There were substantial differences in how each responded to the challenges of their times. Jacob traces these while keeping what united them in view; a difficult task that he accomplishes with aplomb.

They shared the assumption that the times challenged the Christian; that the Enlightenment took the wrong turn; that the thought of ancient Greece was an essential ‘old book’.

Approaches

Not surprisingly the approaches of Maritain and Weil had a stronger philosophical inflection than those of Auden, Eliot and Lewis. While all were attentive to culture and cultural critique, Maritain and Weil paid more attention to politics.

Though all are still in print, they have receded from the public view. Having read Jacob’s lucid account of their thinking, the reader is likely to regret this. Both the seriousness and scope of their enquiries surpass what today has to offer the general reader.

For instance education was a central concern. All would have agreed, in their own way, with Maritain when he wrote “the prime goal of education is the conquest of internal and spiritual freedom to be achieved by the individual person or in other words, his liberation through knowledge and wisdom, good will and love”.

We live in a simpler world where our educators have little more to offer than training in the importance of consent in the face of the complexities of human sexuality and personal relationships; it is hardly a better world.

The relationships between Christianity and politics, and Christianity and culture preoccupied our thinkers.
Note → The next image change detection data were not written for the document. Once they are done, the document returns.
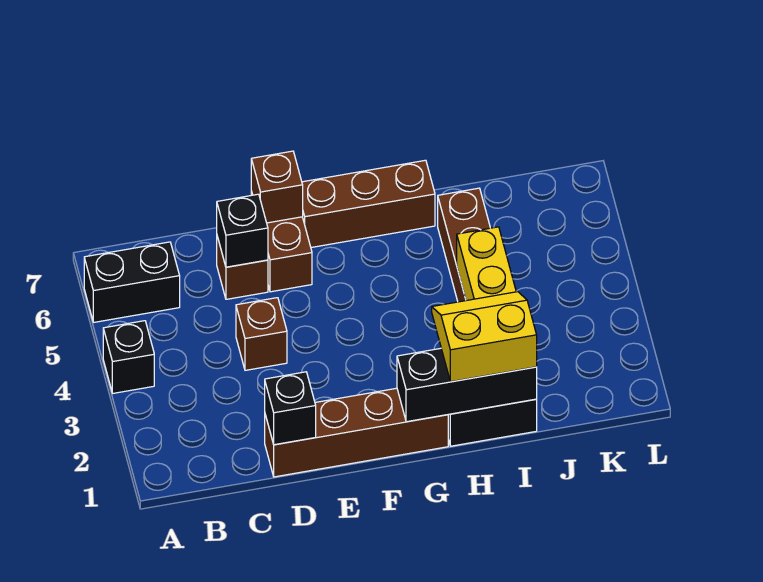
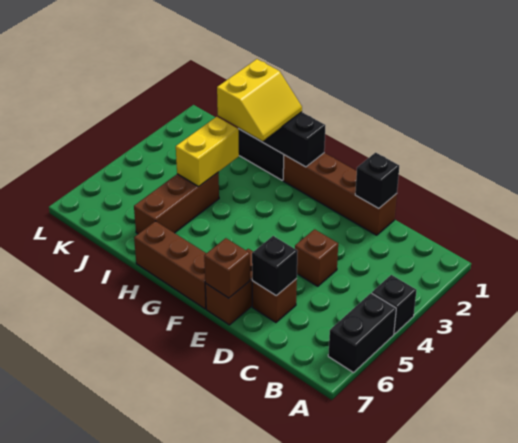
black 1x2 brick [84,242,180,322] -> black 1x2 brick turned to [328,293,396,373]
yellow 2x2 slope [432,292,537,382] -> yellow 2x2 slope turned to [217,59,302,141]

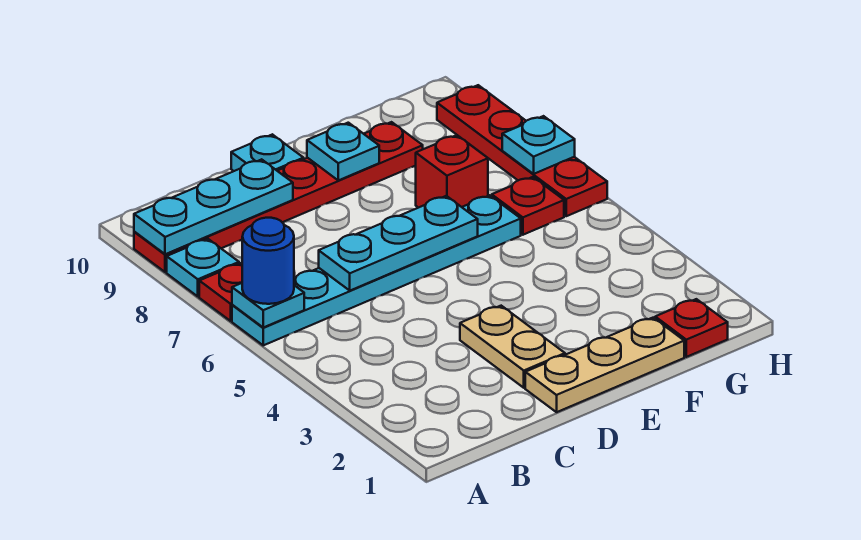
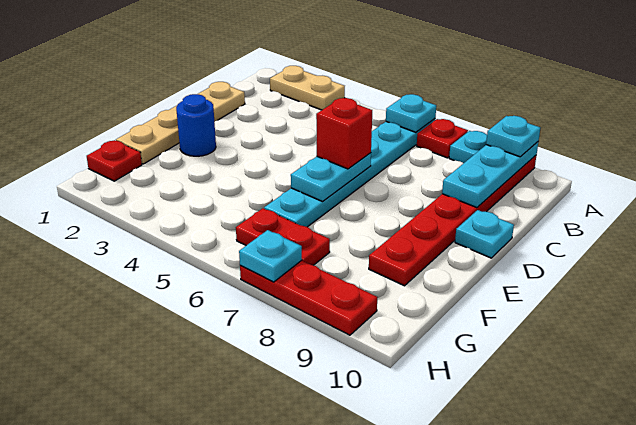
blue 1x1 round brick [242,218,294,304] -> blue 1x1 round brick moved to [176,94,216,156]
cyan 1x3 plate [319,196,478,291] -> cyan 1x2 plate [291,153,371,202]
tan 1x3 plate [525,318,684,412] -> tan 1x4 plate [116,82,245,164]
tan 1x2 plate [460,306,565,388] -> tan 1x2 plate moved to [270,66,345,110]
cyan 1x1 plate [307,123,379,180] -> cyan 1x1 plate moved to [486,116,540,157]
red 1x1 brick [416,135,488,208] -> red 1x1 brick moved to [316,98,372,169]
red 1x1 plate [492,177,564,235] -> red 1x2 plate [236,208,330,265]
red 1x4 plate [437,85,607,216] -> red 1x3 plate [240,260,377,335]

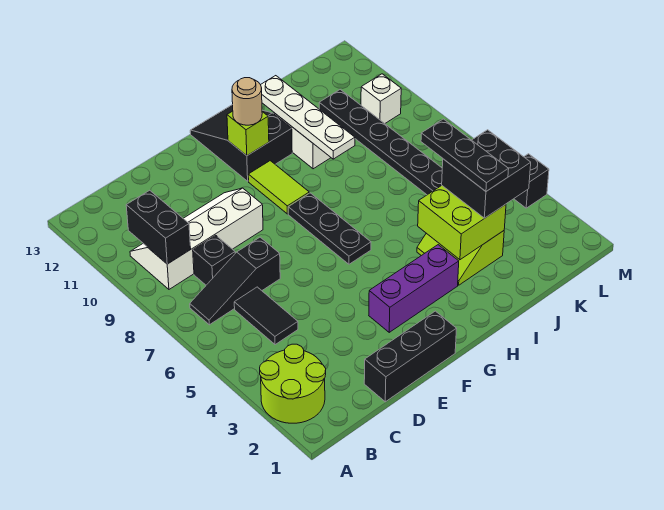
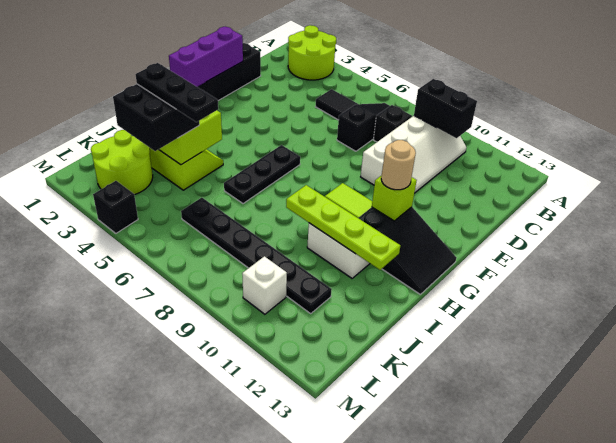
purple 1x3 brick [369,245,459,332] -> purple 1x3 brick moved to [169,27,243,87]
black 1x3 plate [288,193,371,264] -> black 1x3 plate turned to [224,145,300,204]
white 1x4 plate [261,76,355,159] -> lime 1x4 plate [286,185,400,270]
none -> lime 2x2 round brick [91,130,153,195]

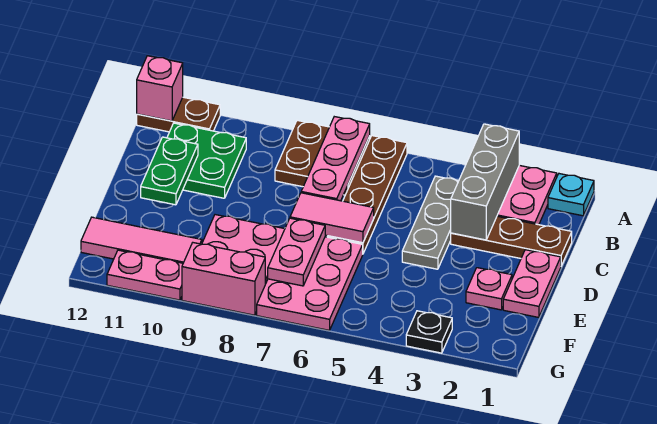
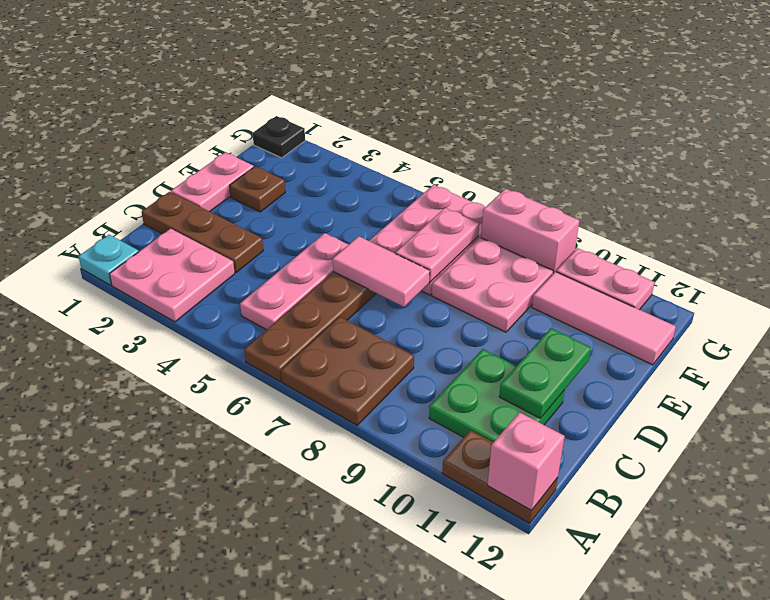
grey 1x3 brick [451,124,519,240] -> none
pink 1x3 plate [301,117,370,201] -> pink 1x3 plate moved to [240,233,349,330]
grey 1x3 plate [402,176,458,269] -> none
pink 1x1 plate [466,268,512,310] -> brown 1x1 plate [230,166,285,212]
black 1x1 plate [406,311,452,353] -> black 1x1 plate moved to [253,116,305,158]

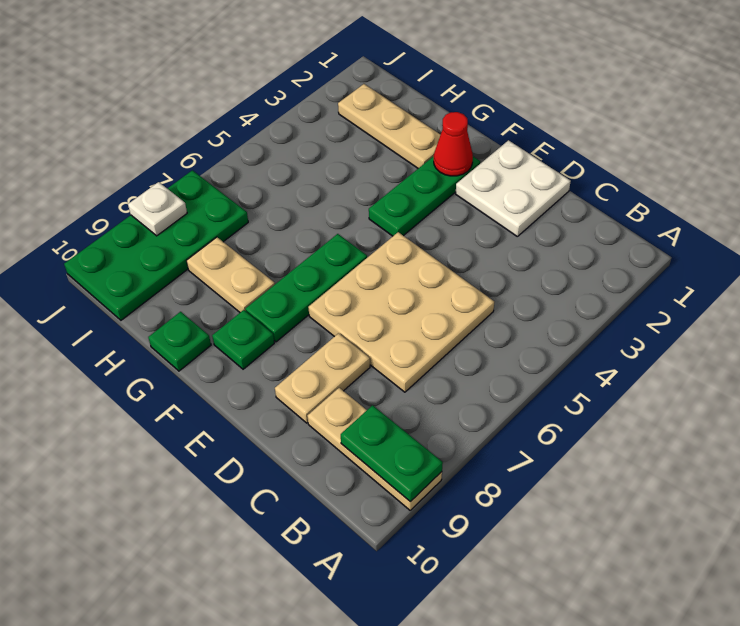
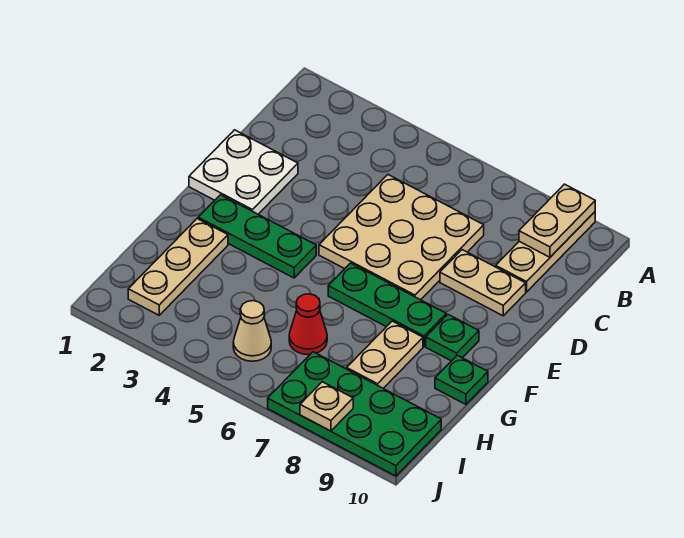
green 1x2 plate [341,405,443,502] -> tan 1x2 plate [519,184,595,257]
red 1x1 cone [434,112,473,176] -> red 1x1 cone moved to [289,294,327,355]
none -> tan 1x1 cone [233,301,271,361]
white 1x1 plate [128,182,187,236] -> tan 1x1 plate [300,382,353,431]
While Christianity could not, should not be subsumed into a political programme nor reduced to a cultural expression, they believed it had a vital contribution to make to both. Indeed, Maritain’s Christian-inspired understanding of human rights made a substantial contribution to the Universal Declaration of Human Rights.

Marriage

Simone Weil was maybe an exception. She was an outlier in the group. While the others found inspiration in the culture and philosophy of the middle ages, she did not. She deplored the marriage of religion and politics which brought power (force) into alliance with Christianity. This, not the Enlightenment with all its failings, was the fatal wrong turn.

Jacques Ellul paints a picture of the culture that came to dominate the post-war, western, world. With its emphasis on technique it knows only means and has nothing to say about ends. It cannot ask, still less answer, the questions about what excellencies we might aspire to and what obstacles might impede us, the concern of our thinkers.

It replaces discussion of ideas of the good with talk of values. Jacob reminds us of Ellul’s analysis, and asks was all the work and thinking he so competently reported in vain?

The relationships between Christianity and politics, Christianity and culture preoccupied our thinkers”

We hear increasing talk of the “30 glorious years” that followed the end of World War II that brought us prosperity, peace, the welfare state, the EEC. Christian democracy, informed by the ideas discussed in this book, made a substantial contribution to this achievement.

That was yesterday; today we having rising inequalities, fragile democracies, drastic climate change, a weakened European Union and an unmanageable globalisation.

This book with its discussion of the recourse to “old books” helps us find a perspective on the “characteristic mistakes of our age”. I reckon that we have most to learn from Simone Weil with her reminder of the radical demands of the Gospels and the dangers of the thirst for power.